---- Text
Thursday, 24 May 2012

eNABHle: Achieving NABH accreditation

The content of this post has been referred from the following link:
This interesting piece of information and article has been created by Mr. Koushik Sekhar. Here's the article:

Achieving NABH Accreditation
There are about 40000 and odd small (<50 bedded) and large health care organisations (> 50 bedded) (HCO) in India. 127 Large HCOs and 12 small HCOs are already accredited by National Accreditation Board for Hospitals & Healthcare Providers (NABH). 440 large HCOs and 131 small HCOs are listed as applicants and are in the process of accreditation. This means that less than 1.5% of HCOs are either accredited or in the process of getting accreditation.
Why is this so?
There may be several reasons for this sorry state of affairs.
The first reason may be that NABH accreditation is a voluntary process. There is no compulsion for hospitals (HCOs) to opt for it. The HCOs may not perceive it as a value addition. There is no evidence available that has proved that NABH accreditation has improved the business angle of HCOs and made them more profitable. Hence the HCOs may perceive this painful journey to be a path of ‘no returns’.
The second reason may be due to the fact that HCOs perceive NABH accreditation to be difficult. This is more so for well established locally well known and generally profitable HCOs. Most HCOs have a flavour of their own, a method of working of their own and may be driven entirely by an owner cum administrator who has his own style of functioning. Many of these chairmen/CEOs may have inherited their post and HCO or have created their unit right from scratch. The units tend to have their own style of management and may feel that their style may not match that of NABH. Many such HCOs are very set in their ways and the older they are it is more difficult for them to unlearn their ‘bad’ ways and relearn ‘good’ ways. Many HCOs do not want to start on their accreditation journey because of this simple fact that they feel it is a difficult journey not worth embarking on.
--------
---- Source information
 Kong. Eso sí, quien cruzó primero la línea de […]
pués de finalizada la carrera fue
--------
---- Source information
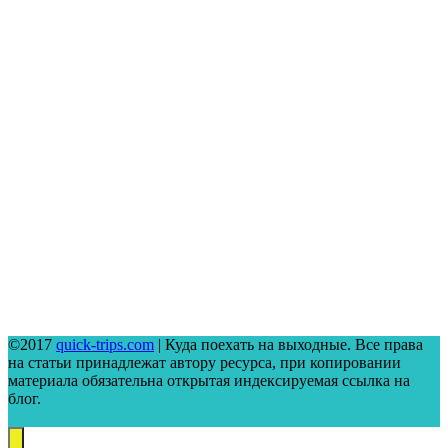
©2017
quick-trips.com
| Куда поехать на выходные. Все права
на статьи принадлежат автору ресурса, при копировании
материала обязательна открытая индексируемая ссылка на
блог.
--------
---- Source information
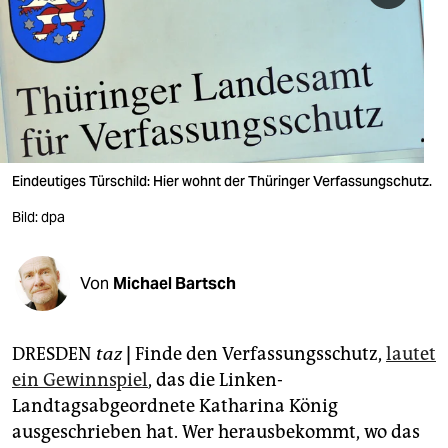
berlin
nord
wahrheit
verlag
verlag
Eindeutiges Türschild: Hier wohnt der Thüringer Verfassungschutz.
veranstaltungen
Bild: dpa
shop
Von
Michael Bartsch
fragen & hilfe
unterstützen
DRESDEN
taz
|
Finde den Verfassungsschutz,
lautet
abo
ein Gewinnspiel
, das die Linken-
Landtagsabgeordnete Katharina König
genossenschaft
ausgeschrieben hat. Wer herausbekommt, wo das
--------
§ Brief A:
Answer these from the NABH accreditation text:
(i) How many large HCOs are already accredited by NABH?
(ii) What does the text give as the first reason?
(iii) Who created the article?
§ Brief B: Please transcribe part of the NABH accreditation text. Start at the words "The content of" and stop after "of getting accreditation.".

§ Response box A:
(i) 127
(ii) NABH accreditation is a voluntary process.
(iii) Mr. Koushik Sekhar

§ Response box B:
The content of this post has been referred from the following link:
This interesting piece of information and article has been created by Mr. Koushik Sekhar. Here's the article:

Achieving NABH Accreditation
There are about 40000 and odd small (<50 bedded) and large health care organisations (> 50 bedded) (HCO) in India. 127 Large HCOs and 12 small HCOs are already accredited by National Accreditation Board for Hospitals & Healthcare Providers (NABH). 440 large HCOs and 131 small HCOs are listed as applicants and are in the process of accreditation. This means that less than 1.5% of HCOs are either accredited or in the process of getting accreditation.